The “floating” images of Family Tree need viewers to ground them; Ghazel offers you her history so that you can recognize your own (earning chocolate for a task well done, Episode 2 – Mommy), enforcing the universality of her themeBy bringing us into her personalized parallel “outsider space” through personifications of her family, we observe characters in a state of flux (between tradition/modernity, East/West, preconceptions/realities). But they are not the only ones in limbo: by looking at Family Tree and its culturally-specific formal aesthetic, we the viewers become an outsider by the mere act of looking into Ghazel’s world; Ghazel-as-outsider becomes us-as-outsider. However, this is short-lived as due to the self-recognition, artist, viewer and artworks become equalized, displaced together in a space where no one, yet everyone, is the “outsider.”

The initially quick allocation of who the “outsider” is, is replaced quietly by the understanding that, in one way or another, we are all subject to outsiderness, and our expectations of what we thought we came to see are challenged by what we will leave having experienced.
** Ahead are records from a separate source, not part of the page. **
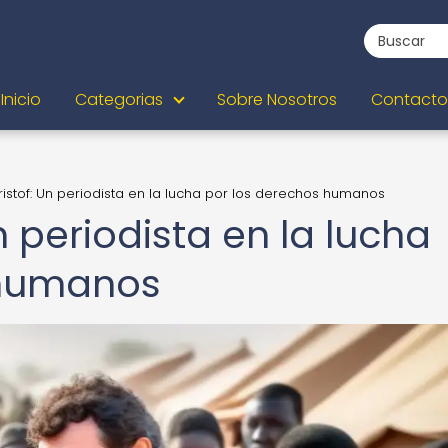
Inicio
Categorias
Sobre Nosotros
Contacto
ristof: Un periodista en la lucha por los derechos humanos
n periodista en la lucha
 humanos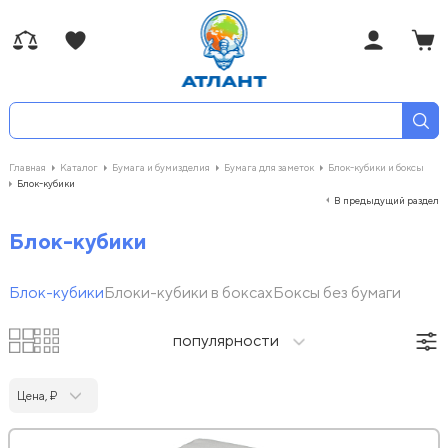
Главная
Каталог
Бумага и бумизделия
Бумага для заметок
Блок-кубики и боксы
Блок-кубики
В предыдущий раздел
Блок-кубики
Блок-кубики
Блоки-кубики в боксах
Боксы без бумаги
популярности
Цена, ₽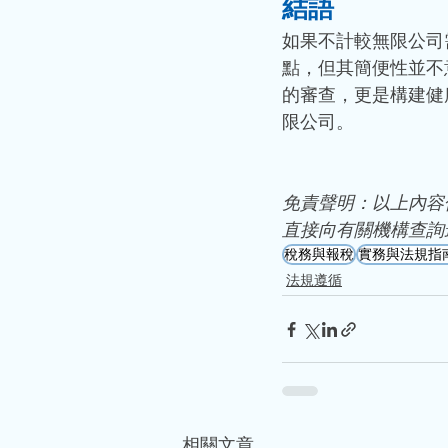
結語
如果不計較無限公司
點，但其簡便性並不
的審查，更是構建健
限公司。
免責聲明：以上內容
直接向有關機構查詢
稅務與報稅
實務與法規指
法規遵循
相關文章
Otherness loses its ostracizing distance and reveals that globalization encourages a more pluralistic consciousness, with more individuals like Ghazel.  Otherness, perhaps a lack of belonging, perhaps a new multicultural dialogue, is a collectively recognizable symptom of society now, especially in this room, surrounded by Ghazel’sFamily Tree and its silent message.
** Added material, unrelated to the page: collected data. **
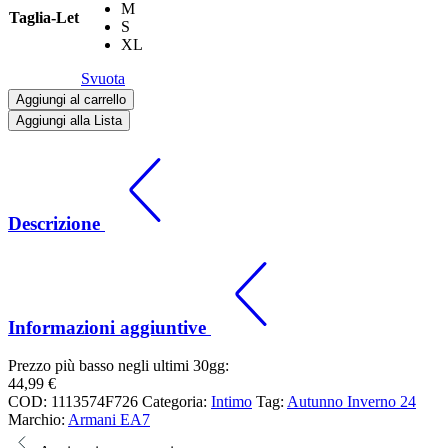
M
Taglia-Let
S
XL
Svuota
Aggiungi al carrello
Aggiungi alla Lista
Descrizione
Informazioni aggiuntive
Prezzo più basso negli ultimi 30gg:
44,99
€
COD:
1113574F726
Categoria:
Intimo
Tag:
Autunno Inverno 24
Marchio:
Armani EA7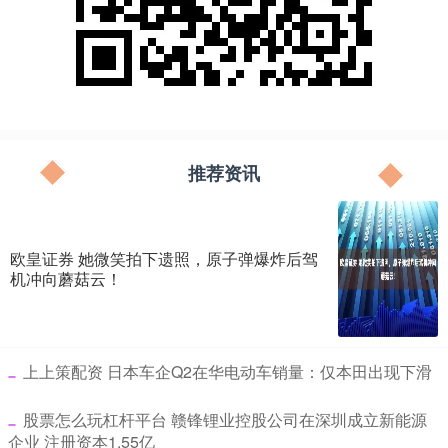
推荐资讯
欧皇证券 她微笑拍下遗照，原子弹爆炸后驾
机冲向蘑菇云！
​上上策配资 日本车企Q2在华电动车销量：仅本田出现下滑
​股票怎么玩杠杆平台 赣锋锂业控股公司在深圳成立新能源
企业 注册资本1.55亿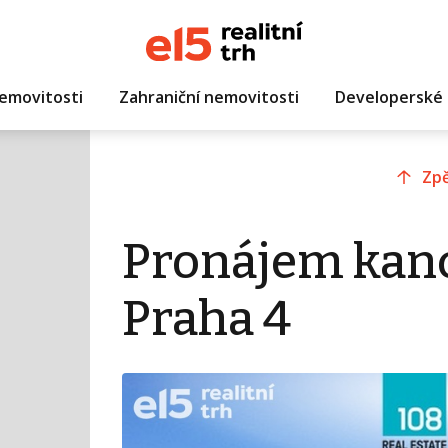
emovitosti
Zahraniční nemovitosti
Developerské 
Zpě
Pronájem kanc
Praha 4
And for a playful snapshotof a woman kicking her leg in the air (Episode 9 – Amoo A), that is a lot being said without saying anything at all.

 

Footnotes 

[1] Iran’s long history with the chador (dating back to Mesopotamia) was initially for women considered respectable, independent of additional societal categorizations. In 1936, Reza Shah Pahlavi banned, amongst various traditional Islamic elements, the chador in favor of “modernizing” Iran. The forcible removal of the chador left the female population divided. Between 1941-79 the ban experienced a degree of leniency, but became a marker, or implication, of “lower” and more religious classes. The backlash to the “Westernization” of Iran lead to Ayatollah Khomeini overthrowing the Shah in 1979 and instating an Islamic Republic, where the strict enforcement of covering of the hair became legally required as of March 1982 for females aged nine upwards.

[2] A seminal text by literary theorist and cultural critic Edward W. Said (1935-2003) analyzing the cultural representation of “Orientalism”, redefined by Said as the Western study and inaccurate perception of Eastern cultures in relation to post-colonialist/imperial thought. The heavily debated text transformed academic discourse on how the Middle East is described/defined by an “outsider” perspective, suggesting that “Orientalism” is a prejudiced Eurocentric romanticized cultural representation of the East. 

[3] Amygdala, groups of nuclei in the medial temporal lobes responsible for involuntary  (oft considered “primitive” or emotionally reactive) processes.